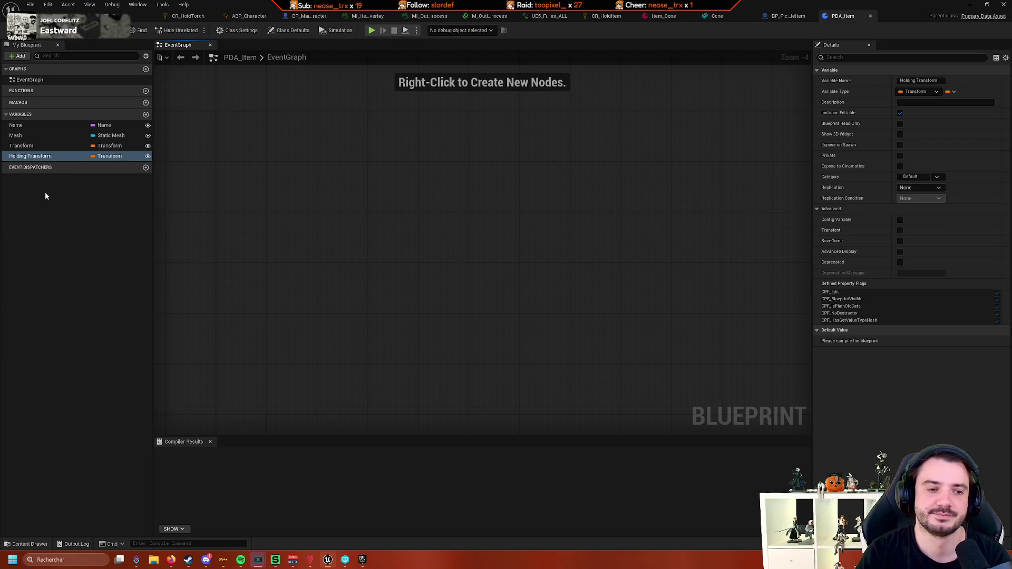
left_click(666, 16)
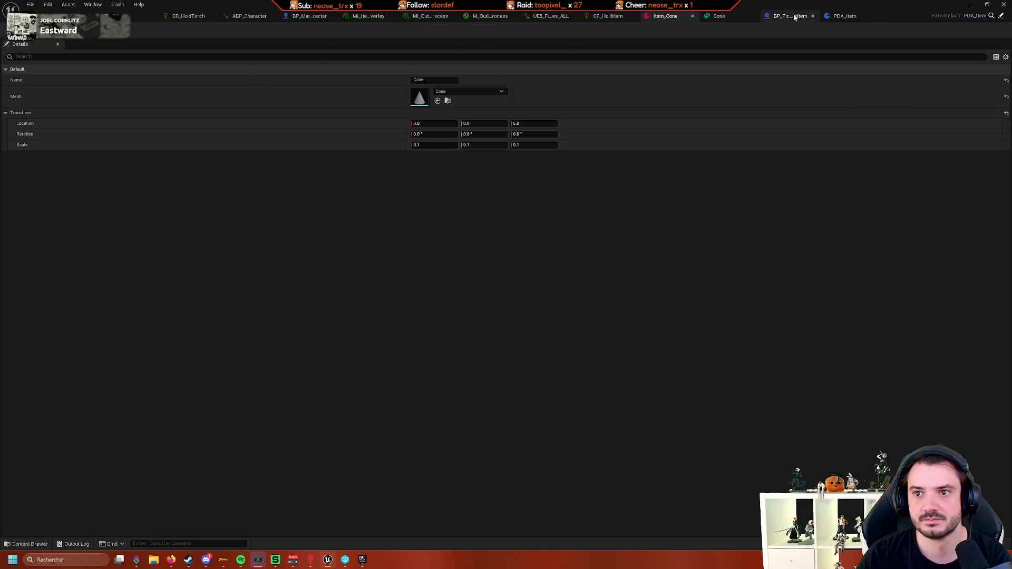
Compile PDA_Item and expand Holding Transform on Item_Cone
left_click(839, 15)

--

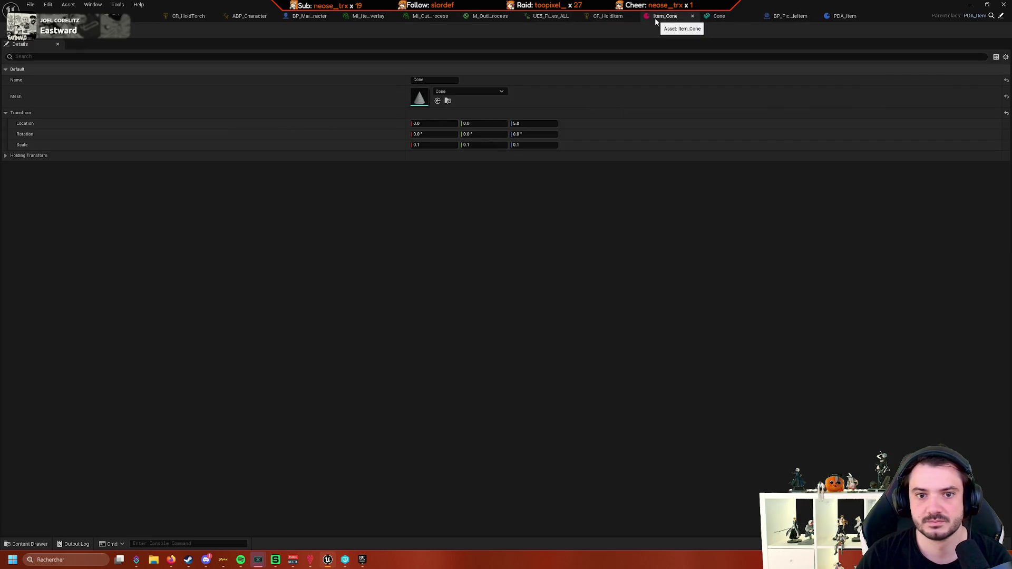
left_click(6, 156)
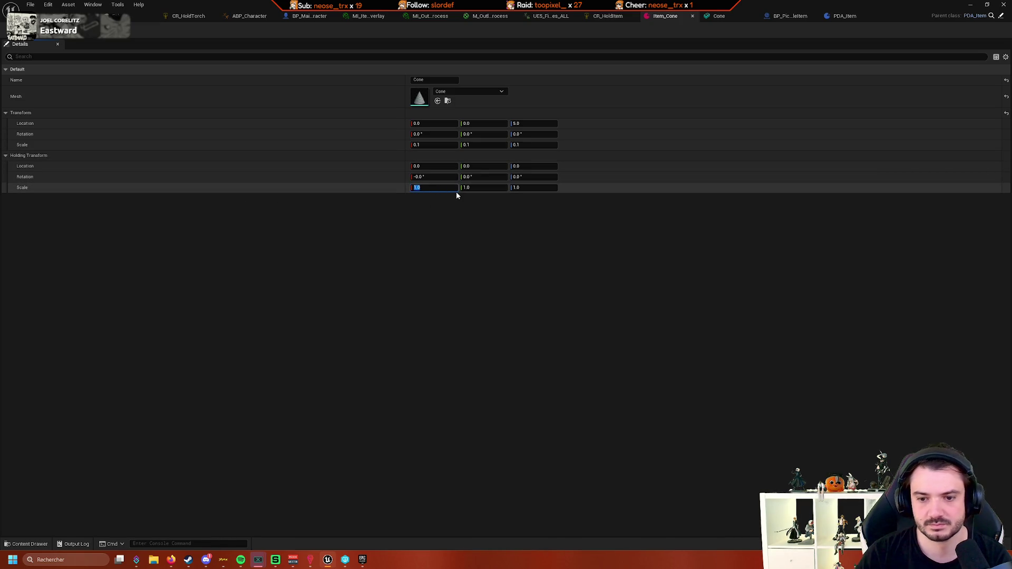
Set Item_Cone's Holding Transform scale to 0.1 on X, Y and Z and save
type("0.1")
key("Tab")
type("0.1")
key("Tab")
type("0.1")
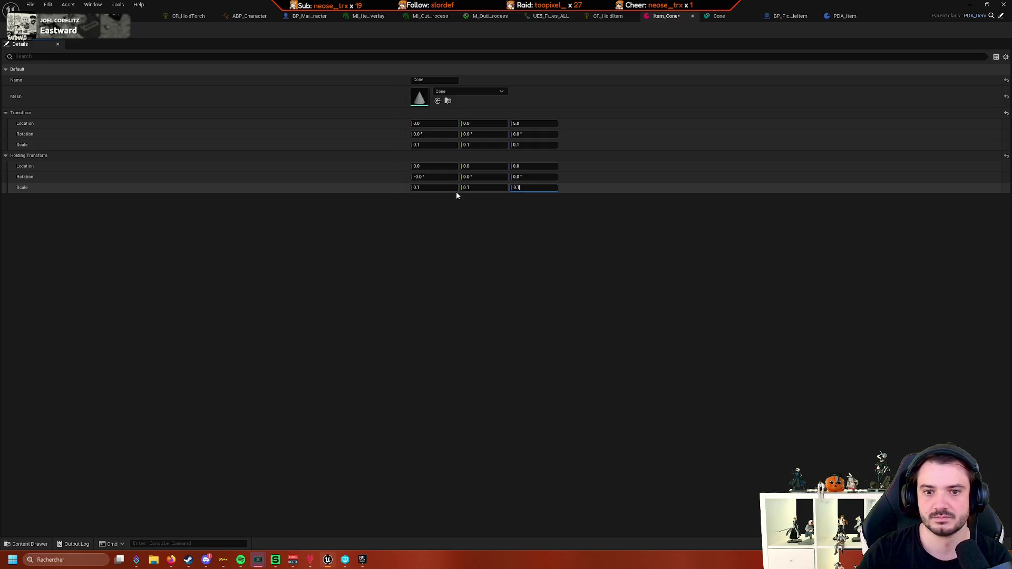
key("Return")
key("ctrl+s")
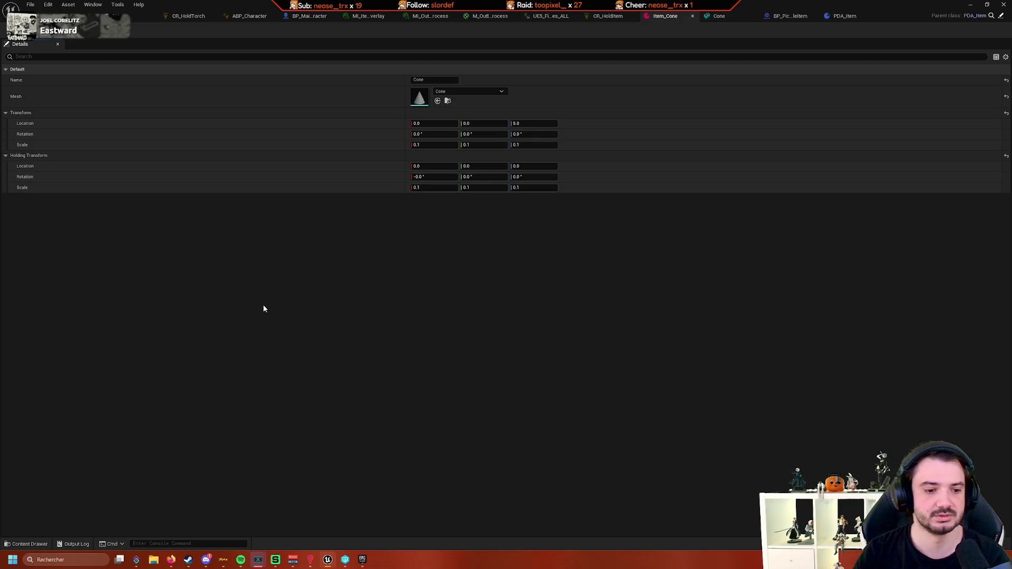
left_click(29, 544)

--- YOUR TASK ---
Using the entries above, transcribe exactly from the line that has "left_click(666, 16)" through the line that has "left_click(839, 15)". Pictures are dropped.

--- SOLUTION FOR THIS TASK ---
left_click(666, 16)
Compile PDA_Item and expand Holding Transform on Item_Cone
left_click(839, 15)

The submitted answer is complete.